(Transcribed page text)
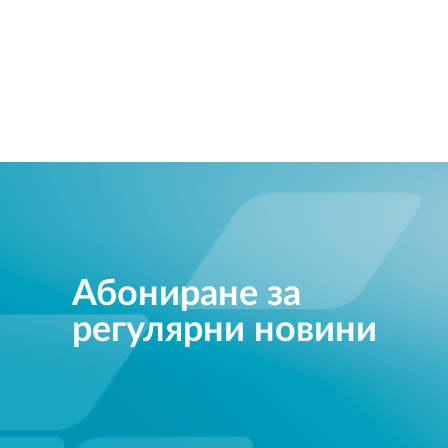
Абониране за
регулярни новини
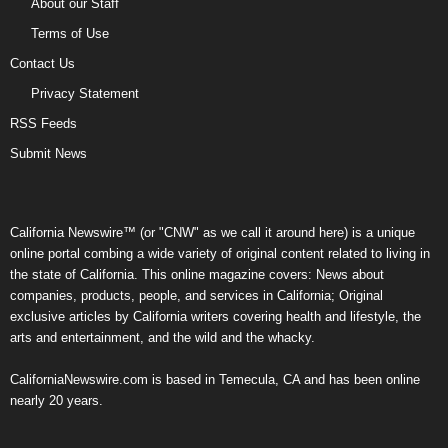
About our Staff
Terms of Use
Contact Us
Privacy Statement
RSS Feeds
Submit News
California Newswire™ (or "CNW" as we call it around here) is a unique
online portal combing a wide variety of original content related to living in
the state of California. This online magazine covers: News about
companies, products, people, and services in California; Original
exclusive articles by California writers covering health and lifestyle, the
arts and entertainment, and the wild and the whacky.
CaliforniaNewswire.com is based in Temecula, CA and has been online
nearly 20 years.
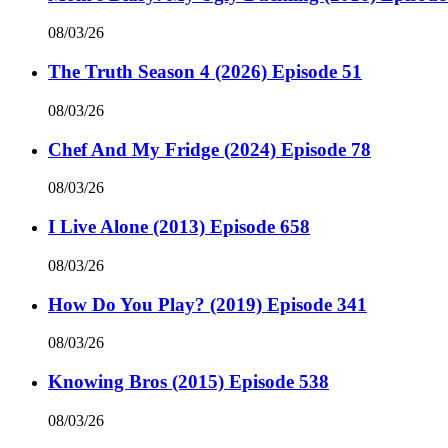
08/03/26
The Truth Season 4 (2026) Episode 51
08/03/26
Chef And My Fridge (2024) Episode 78
08/03/26
I Live Alone (2013) Episode 658
08/03/26
How Do You Play? (2019) Episode 341
08/03/26
Knowing Bros (2015) Episode 538
08/03/26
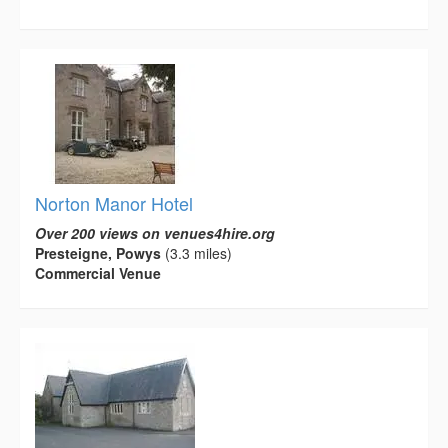
Norton Manor Hotel
Over 200 views on venues4hire.org
Presteigne, Powys
(3.3 miles)
Commercial Venue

TASK DETAILS: Reproduce word for word the lines of the items from the line containing "About our Staff" through the last line, including both ends. Leave the pictures out of your output.

REPLY TO THE EXERCISE:
About our Staff
Terms of Use
Contact Us
Privacy Statement
RSS Feeds
Submit News
California Newswire™ (or "CNW" as we call it around here) is a unique
online portal combing a wide variety of original content related to living in
the state of California. This online magazine covers: News about
companies, products, people, and services in California; Original
exclusive articles by California writers covering health and lifestyle, the
arts and entertainment, and the wild and the whacky.
CaliforniaNewswire.com is based in Temecula, CA and has been online
nearly 20 years.
08/03/26
The Truth Season 4 (2026) Episode 51
08/03/26
Chef And My Fridge (2024) Episode 78
08/03/26
I Live Alone (2013) Episode 658
08/03/26
How Do You Play? (2019) Episode 341
08/03/26
Knowing Bros (2015) Episode 538
08/03/26
Norton Manor Hotel
Over 200 views on venues4hire.org
Presteigne, Powys
(3.3 miles)
Commercial Venue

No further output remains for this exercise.